SOURCE DATA -
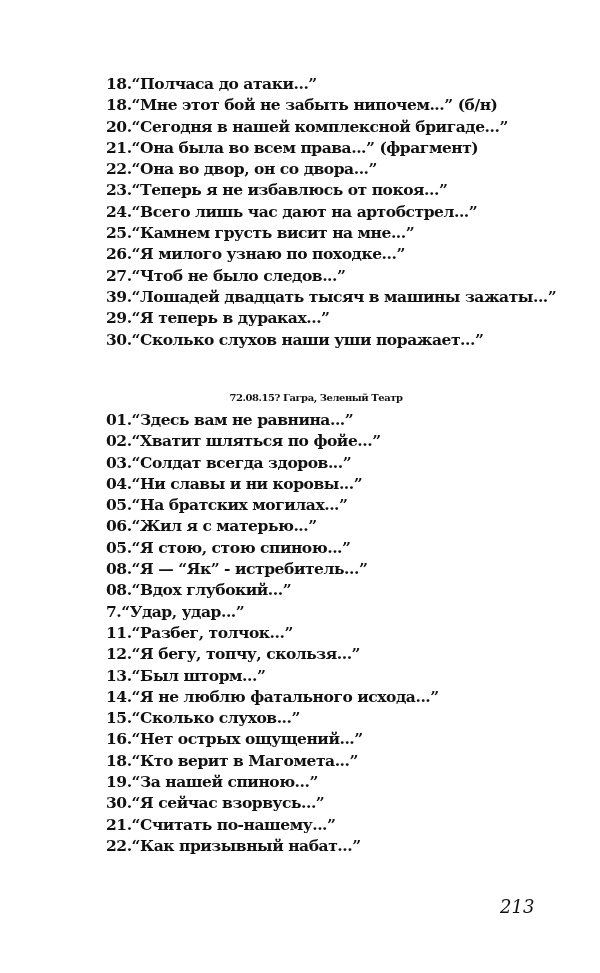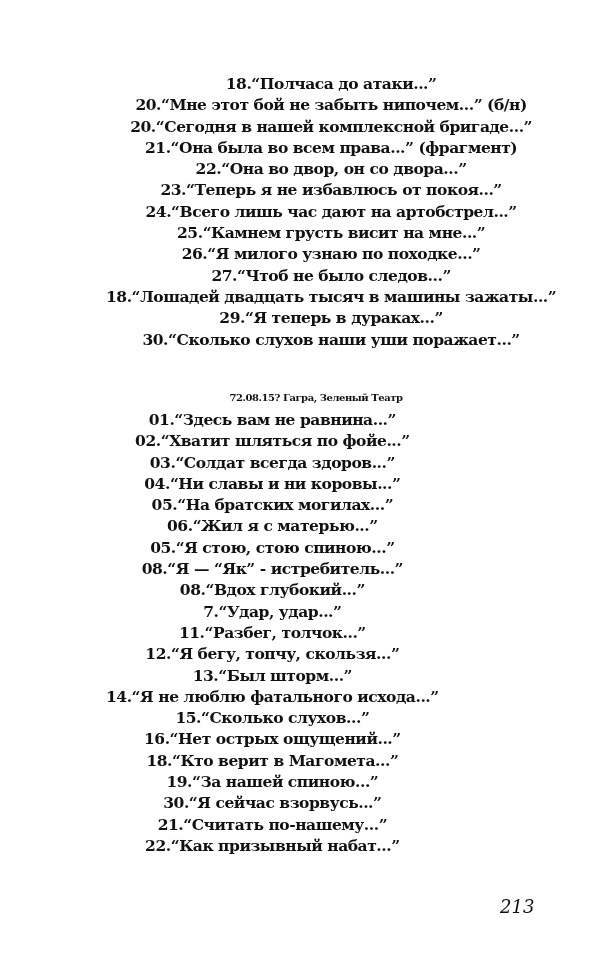"18.“Полчаса до атаки...”" .list li { text-align: center -> none }
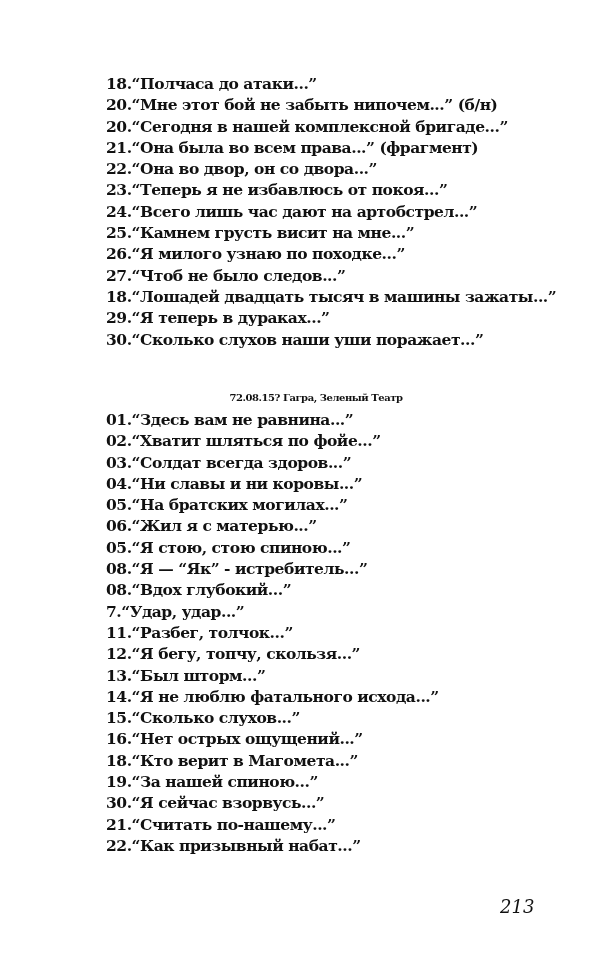"20.“Мне этот бой не забыть" li { text: 20 -> 18 }
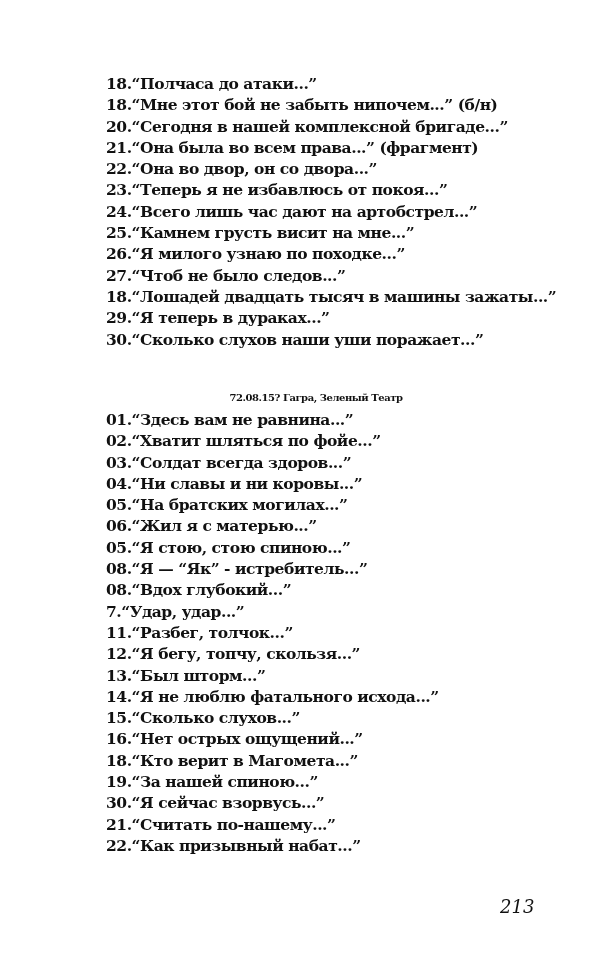"18.“Лошадей двадцать тысяч в машины" li { text: 18 -> 39 }
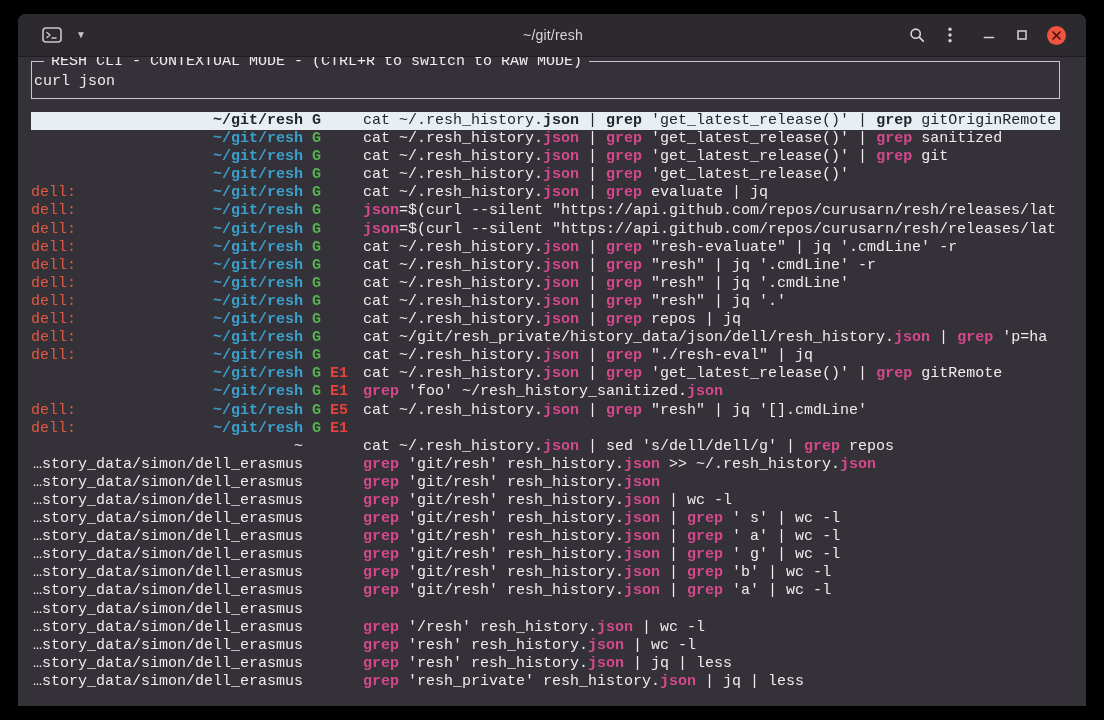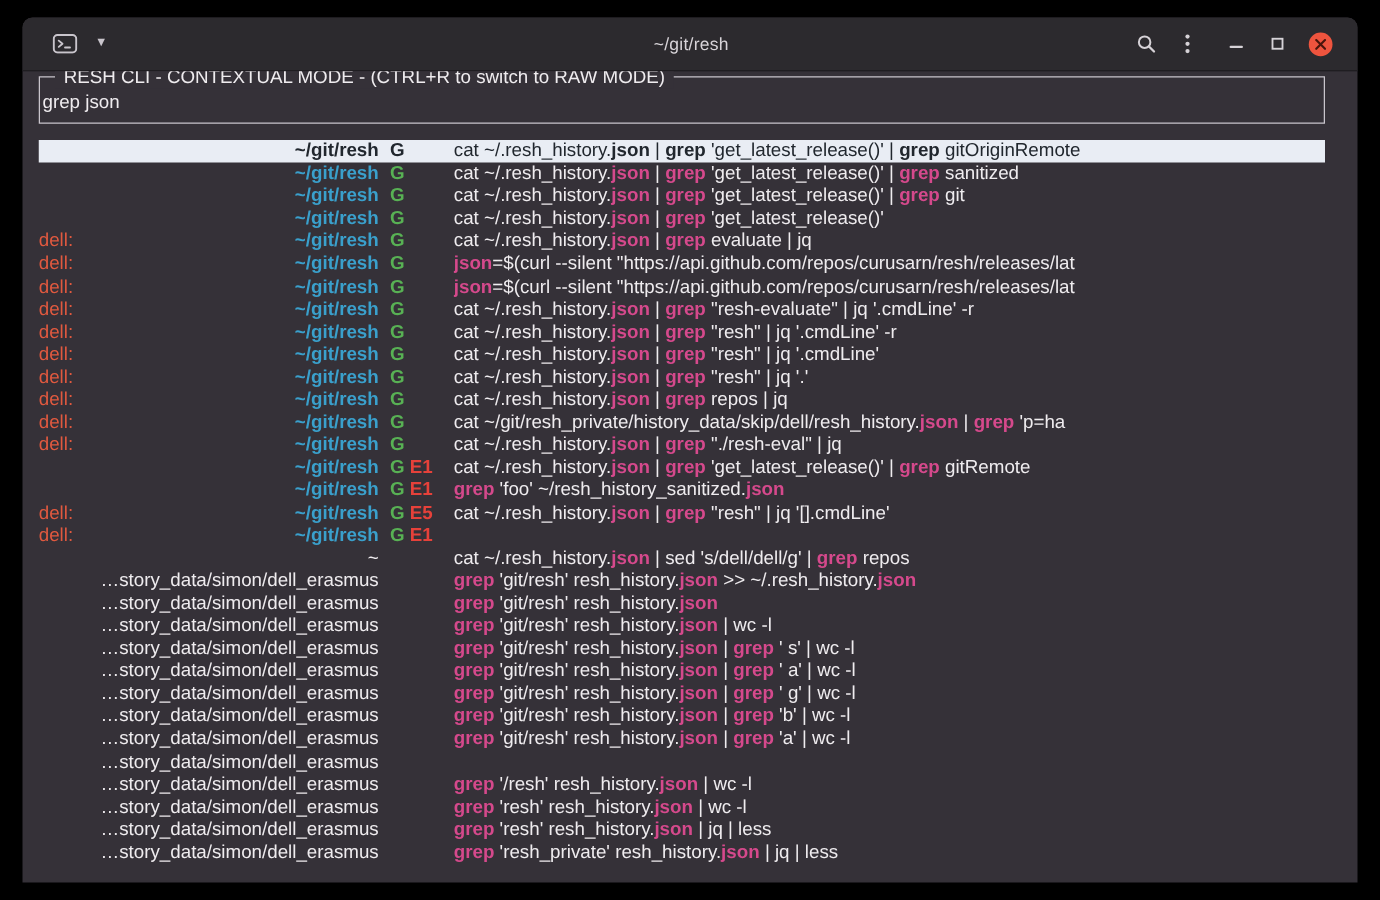"RESH CLI - CONTEXTUAL MODE" .terminal { font-family: Liberation Sans, sans-serif -> Liberation Mono, monospace }
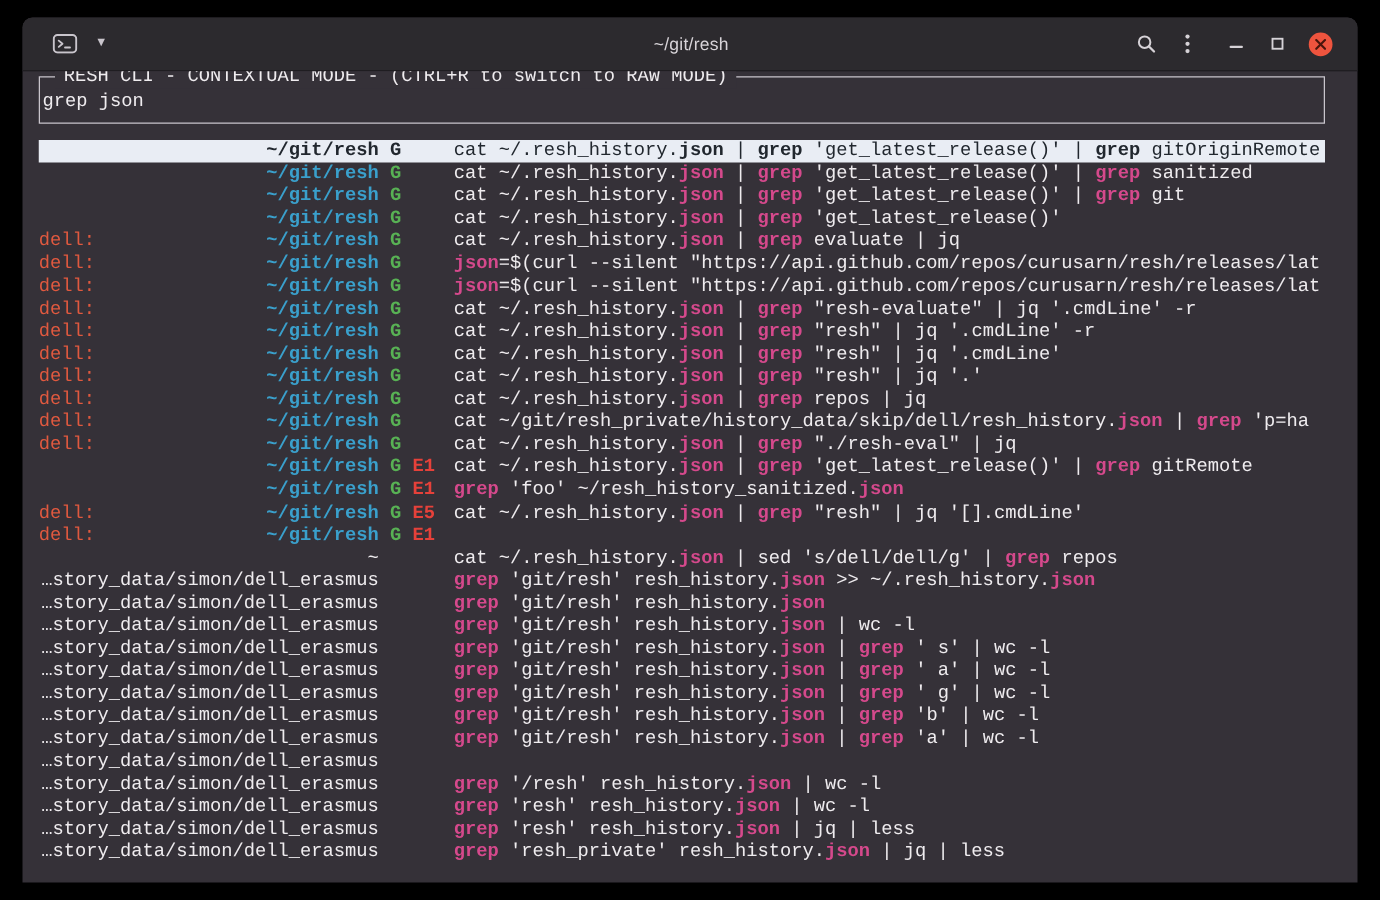"grep json" div.query-line { text: grep -> curl }
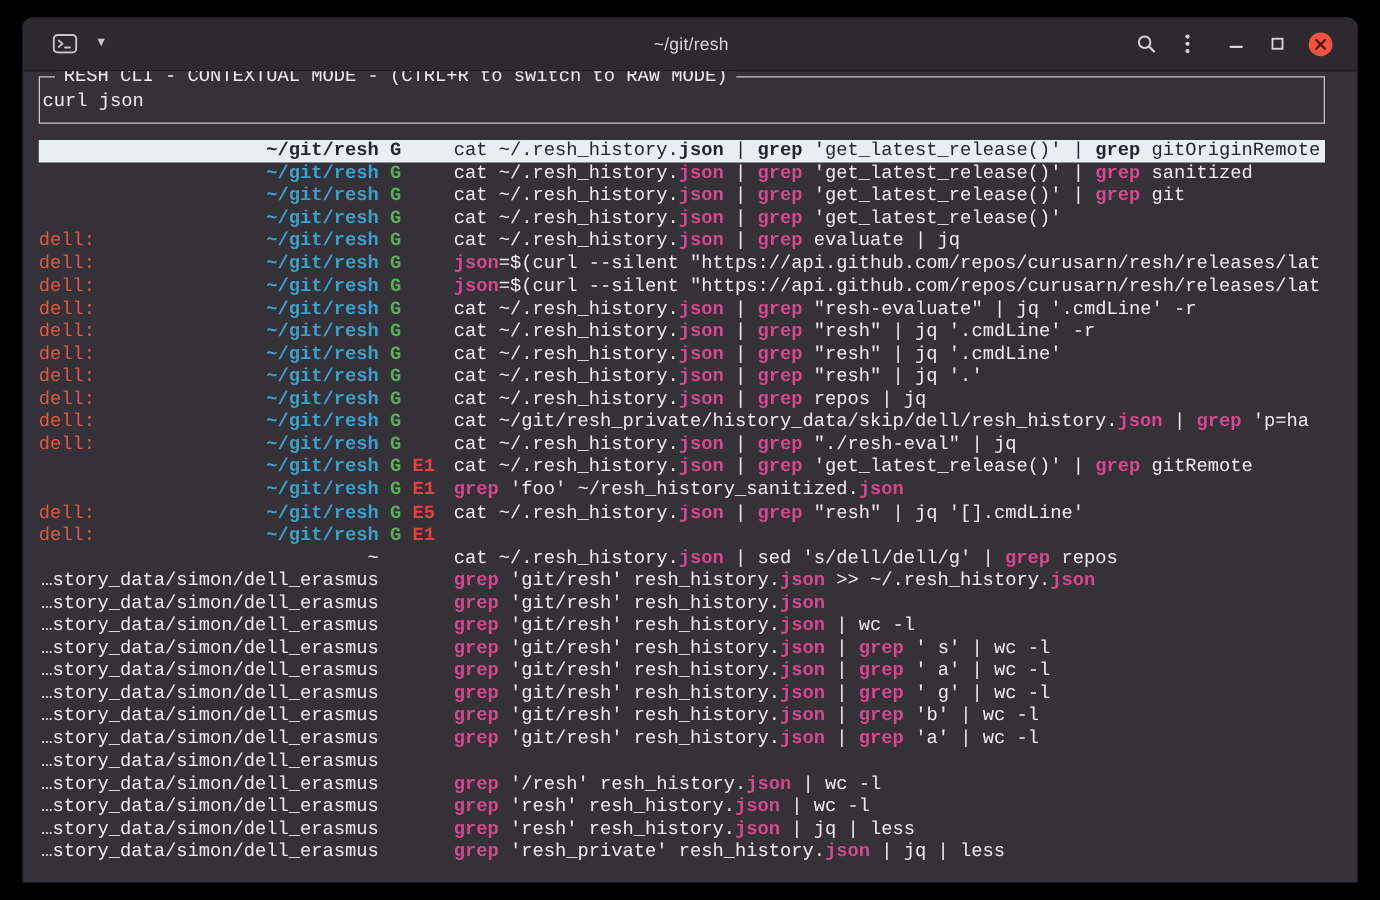"cat" span { text: data/skip/dell/resh -> data/json/dell/resh }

WHAT THE TASK ASKS - Please repeat the data verbatim and leave the pictures out of your copy.

RESULT OF THIS TASK -
"18.“Полчаса до атаки...”" .list li { text-align: center -> none }
"20.“Мне этот бой не забыть" li { text: 20 -> 18 }
"18.“Лошадей двадцать тысяч в машины" li { text: 18 -> 39 }
"RESH CLI - CONTEXTUAL MODE" .terminal { font-family: Liberation Sans, sans-serif -> Liberation Mono, monospace }
"grep json" div.query-line { text: grep -> curl }
"cat" span { text: data/skip/dell/resh -> data/json/dell/resh }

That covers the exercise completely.